PROVIDED ENTRIES —
-----
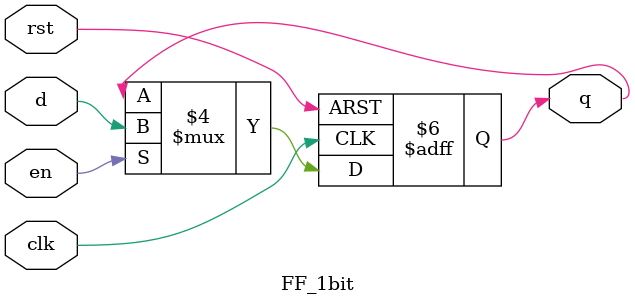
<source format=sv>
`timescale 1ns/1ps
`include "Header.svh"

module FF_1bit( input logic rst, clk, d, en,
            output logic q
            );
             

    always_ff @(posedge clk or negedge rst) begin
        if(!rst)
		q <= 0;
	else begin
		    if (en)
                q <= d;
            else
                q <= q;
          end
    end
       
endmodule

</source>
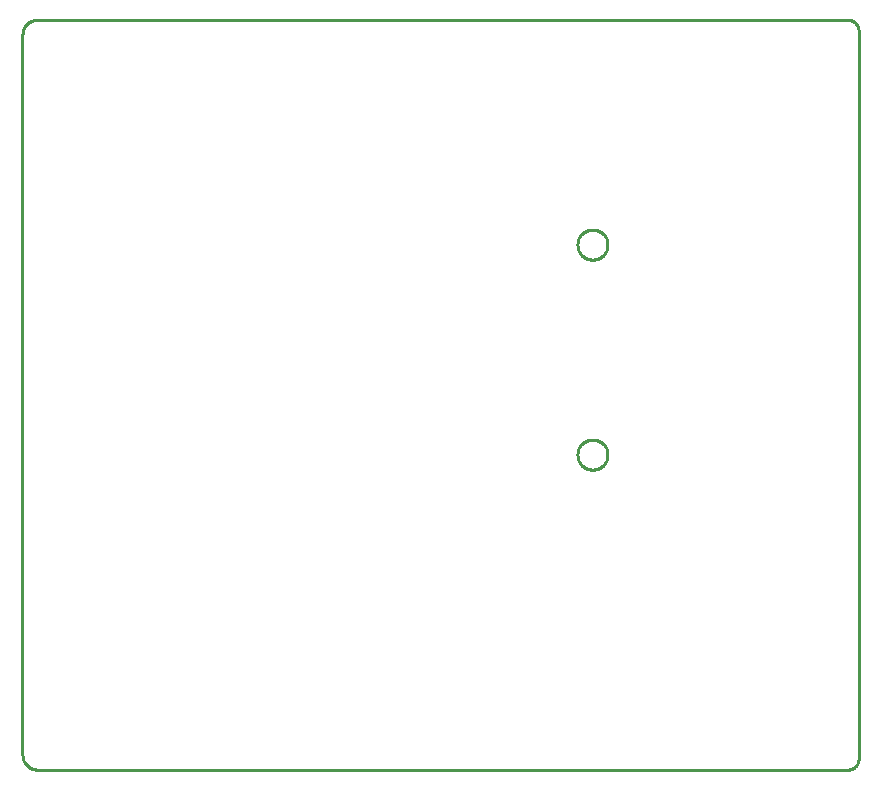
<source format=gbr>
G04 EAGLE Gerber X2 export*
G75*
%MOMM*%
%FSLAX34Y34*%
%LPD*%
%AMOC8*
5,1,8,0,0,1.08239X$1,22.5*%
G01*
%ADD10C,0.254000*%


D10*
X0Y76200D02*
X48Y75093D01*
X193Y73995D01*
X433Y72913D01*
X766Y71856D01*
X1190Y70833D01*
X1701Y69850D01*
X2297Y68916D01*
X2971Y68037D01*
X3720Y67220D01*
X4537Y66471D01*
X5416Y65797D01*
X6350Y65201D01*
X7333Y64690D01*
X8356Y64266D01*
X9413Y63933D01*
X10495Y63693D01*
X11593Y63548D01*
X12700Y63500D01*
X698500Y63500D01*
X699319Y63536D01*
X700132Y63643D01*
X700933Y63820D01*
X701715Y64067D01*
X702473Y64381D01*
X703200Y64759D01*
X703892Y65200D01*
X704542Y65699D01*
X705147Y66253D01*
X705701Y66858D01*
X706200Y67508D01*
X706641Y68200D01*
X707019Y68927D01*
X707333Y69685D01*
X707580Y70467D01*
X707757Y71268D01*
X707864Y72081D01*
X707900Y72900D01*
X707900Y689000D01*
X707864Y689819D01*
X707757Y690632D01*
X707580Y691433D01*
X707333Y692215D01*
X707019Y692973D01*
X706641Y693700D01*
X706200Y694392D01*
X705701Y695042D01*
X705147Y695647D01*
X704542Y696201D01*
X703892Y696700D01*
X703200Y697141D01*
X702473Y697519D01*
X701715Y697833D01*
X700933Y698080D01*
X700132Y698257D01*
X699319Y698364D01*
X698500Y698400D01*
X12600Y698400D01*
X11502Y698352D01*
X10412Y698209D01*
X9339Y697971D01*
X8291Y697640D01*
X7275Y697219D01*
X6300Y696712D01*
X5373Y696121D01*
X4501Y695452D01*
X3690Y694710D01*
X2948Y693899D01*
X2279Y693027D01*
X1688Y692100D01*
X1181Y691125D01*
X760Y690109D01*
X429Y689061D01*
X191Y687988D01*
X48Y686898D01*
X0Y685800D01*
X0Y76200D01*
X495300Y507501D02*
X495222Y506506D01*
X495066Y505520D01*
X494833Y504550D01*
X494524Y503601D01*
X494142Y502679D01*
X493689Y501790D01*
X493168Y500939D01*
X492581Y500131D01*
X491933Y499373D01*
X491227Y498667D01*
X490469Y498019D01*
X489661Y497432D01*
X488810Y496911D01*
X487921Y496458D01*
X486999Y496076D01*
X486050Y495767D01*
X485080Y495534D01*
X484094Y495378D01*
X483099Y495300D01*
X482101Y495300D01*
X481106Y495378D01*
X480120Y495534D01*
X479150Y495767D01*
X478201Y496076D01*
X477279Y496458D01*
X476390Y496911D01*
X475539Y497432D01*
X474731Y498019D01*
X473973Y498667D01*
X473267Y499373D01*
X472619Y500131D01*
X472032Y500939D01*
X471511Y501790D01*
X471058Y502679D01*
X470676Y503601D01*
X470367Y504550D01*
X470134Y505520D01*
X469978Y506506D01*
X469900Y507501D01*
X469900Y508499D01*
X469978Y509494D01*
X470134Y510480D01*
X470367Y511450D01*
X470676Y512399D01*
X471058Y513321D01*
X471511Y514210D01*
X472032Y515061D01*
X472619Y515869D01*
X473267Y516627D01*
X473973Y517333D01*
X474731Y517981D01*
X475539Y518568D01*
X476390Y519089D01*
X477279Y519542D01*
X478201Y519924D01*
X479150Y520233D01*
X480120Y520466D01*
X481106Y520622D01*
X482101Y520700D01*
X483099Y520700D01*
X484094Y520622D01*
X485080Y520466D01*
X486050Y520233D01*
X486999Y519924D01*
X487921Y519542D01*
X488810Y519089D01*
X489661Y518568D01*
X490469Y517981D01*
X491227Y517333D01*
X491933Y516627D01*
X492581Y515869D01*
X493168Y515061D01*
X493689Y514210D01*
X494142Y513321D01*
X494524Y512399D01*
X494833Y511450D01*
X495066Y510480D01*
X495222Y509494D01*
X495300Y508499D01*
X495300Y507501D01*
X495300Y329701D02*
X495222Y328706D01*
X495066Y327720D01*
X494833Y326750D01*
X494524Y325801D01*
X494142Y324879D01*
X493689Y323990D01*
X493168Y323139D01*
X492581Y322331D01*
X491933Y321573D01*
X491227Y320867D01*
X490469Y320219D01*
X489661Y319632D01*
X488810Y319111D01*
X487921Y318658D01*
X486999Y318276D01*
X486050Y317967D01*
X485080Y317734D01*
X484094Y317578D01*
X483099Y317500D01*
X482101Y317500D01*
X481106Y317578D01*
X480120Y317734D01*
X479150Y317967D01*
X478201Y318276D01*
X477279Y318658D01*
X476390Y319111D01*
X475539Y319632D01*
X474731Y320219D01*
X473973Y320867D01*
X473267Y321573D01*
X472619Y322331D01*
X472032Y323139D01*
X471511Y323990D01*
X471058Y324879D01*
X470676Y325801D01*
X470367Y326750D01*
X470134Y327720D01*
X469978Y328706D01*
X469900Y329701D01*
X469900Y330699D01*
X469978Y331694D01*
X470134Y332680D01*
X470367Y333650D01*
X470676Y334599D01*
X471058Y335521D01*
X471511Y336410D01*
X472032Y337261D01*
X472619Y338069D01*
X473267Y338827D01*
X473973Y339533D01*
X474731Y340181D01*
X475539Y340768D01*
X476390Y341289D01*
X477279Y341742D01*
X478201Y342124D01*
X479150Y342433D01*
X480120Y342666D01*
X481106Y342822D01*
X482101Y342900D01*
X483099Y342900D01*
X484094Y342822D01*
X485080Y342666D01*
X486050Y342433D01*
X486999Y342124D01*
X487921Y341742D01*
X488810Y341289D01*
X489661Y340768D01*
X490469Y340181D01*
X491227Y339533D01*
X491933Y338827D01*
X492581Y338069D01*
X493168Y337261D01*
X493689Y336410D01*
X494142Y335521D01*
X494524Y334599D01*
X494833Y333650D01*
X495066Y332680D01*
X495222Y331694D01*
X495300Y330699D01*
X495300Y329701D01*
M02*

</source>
-----
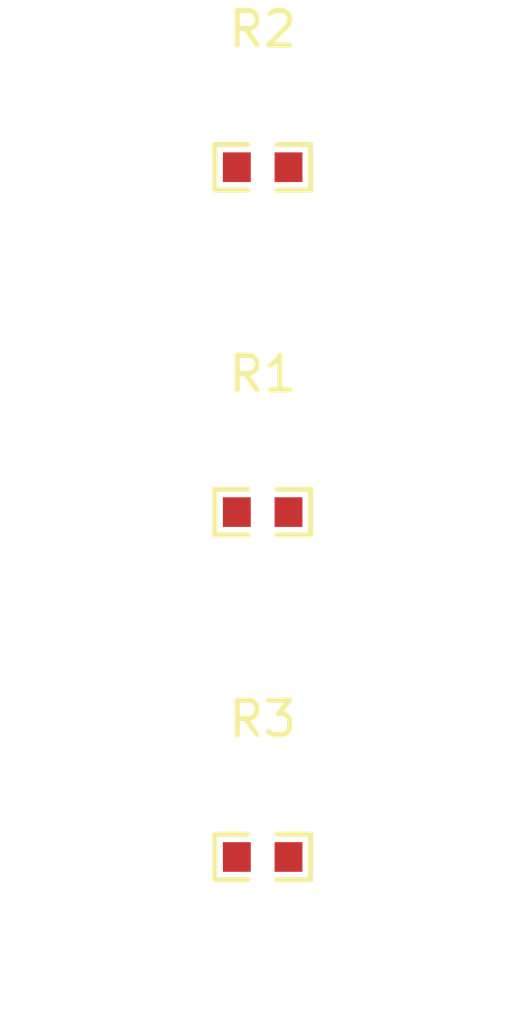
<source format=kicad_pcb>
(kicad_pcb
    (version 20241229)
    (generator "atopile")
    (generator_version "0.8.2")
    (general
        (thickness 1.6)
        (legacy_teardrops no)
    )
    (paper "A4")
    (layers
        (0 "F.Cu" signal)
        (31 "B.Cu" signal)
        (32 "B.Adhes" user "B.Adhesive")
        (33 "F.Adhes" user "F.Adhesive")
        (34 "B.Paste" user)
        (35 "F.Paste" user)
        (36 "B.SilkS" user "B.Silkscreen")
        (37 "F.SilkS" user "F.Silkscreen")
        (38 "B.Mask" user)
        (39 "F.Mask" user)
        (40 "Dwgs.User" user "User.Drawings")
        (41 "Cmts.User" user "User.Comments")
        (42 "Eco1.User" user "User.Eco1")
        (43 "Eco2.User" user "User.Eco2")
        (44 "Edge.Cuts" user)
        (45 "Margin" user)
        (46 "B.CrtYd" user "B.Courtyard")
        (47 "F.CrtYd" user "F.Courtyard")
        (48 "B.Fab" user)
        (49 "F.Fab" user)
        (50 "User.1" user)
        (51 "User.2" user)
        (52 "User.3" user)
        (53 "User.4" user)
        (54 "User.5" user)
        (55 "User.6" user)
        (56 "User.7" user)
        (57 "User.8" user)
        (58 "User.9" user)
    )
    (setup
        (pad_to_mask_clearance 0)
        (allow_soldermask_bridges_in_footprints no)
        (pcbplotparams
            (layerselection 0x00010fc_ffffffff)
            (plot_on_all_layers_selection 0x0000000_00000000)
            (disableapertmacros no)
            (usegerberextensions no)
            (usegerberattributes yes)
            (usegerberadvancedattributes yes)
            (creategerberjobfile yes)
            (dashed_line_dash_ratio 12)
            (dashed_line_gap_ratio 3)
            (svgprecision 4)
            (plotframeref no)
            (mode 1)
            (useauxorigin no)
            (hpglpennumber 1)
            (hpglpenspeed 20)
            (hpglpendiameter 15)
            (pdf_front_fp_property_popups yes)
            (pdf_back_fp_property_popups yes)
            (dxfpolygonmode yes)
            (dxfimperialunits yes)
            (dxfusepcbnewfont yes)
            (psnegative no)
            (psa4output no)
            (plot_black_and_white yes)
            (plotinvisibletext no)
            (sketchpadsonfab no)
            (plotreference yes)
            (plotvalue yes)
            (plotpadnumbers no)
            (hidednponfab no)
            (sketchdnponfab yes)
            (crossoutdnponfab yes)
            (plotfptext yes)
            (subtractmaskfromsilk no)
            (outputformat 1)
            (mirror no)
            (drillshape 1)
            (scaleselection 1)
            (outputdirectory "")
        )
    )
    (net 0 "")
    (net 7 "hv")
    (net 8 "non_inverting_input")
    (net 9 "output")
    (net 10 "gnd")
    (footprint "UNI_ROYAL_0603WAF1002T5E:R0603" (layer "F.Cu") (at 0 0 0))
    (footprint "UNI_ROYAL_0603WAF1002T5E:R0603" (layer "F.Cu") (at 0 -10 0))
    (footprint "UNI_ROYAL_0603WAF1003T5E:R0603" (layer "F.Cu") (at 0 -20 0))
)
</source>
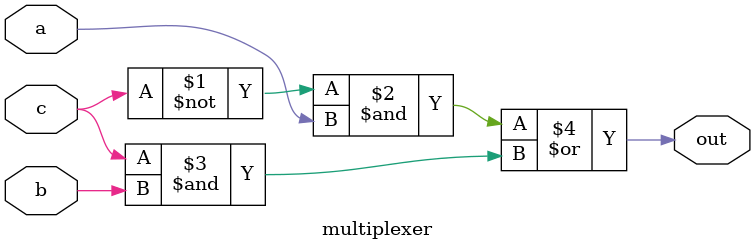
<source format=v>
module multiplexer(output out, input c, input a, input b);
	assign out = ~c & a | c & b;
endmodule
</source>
-----
In the records, which lines use the word "logic"? Report them.

SOLUTION FOR THIS PROBLEM —
module FF_1bit( input logic rst, clk, d, en,
            output logic q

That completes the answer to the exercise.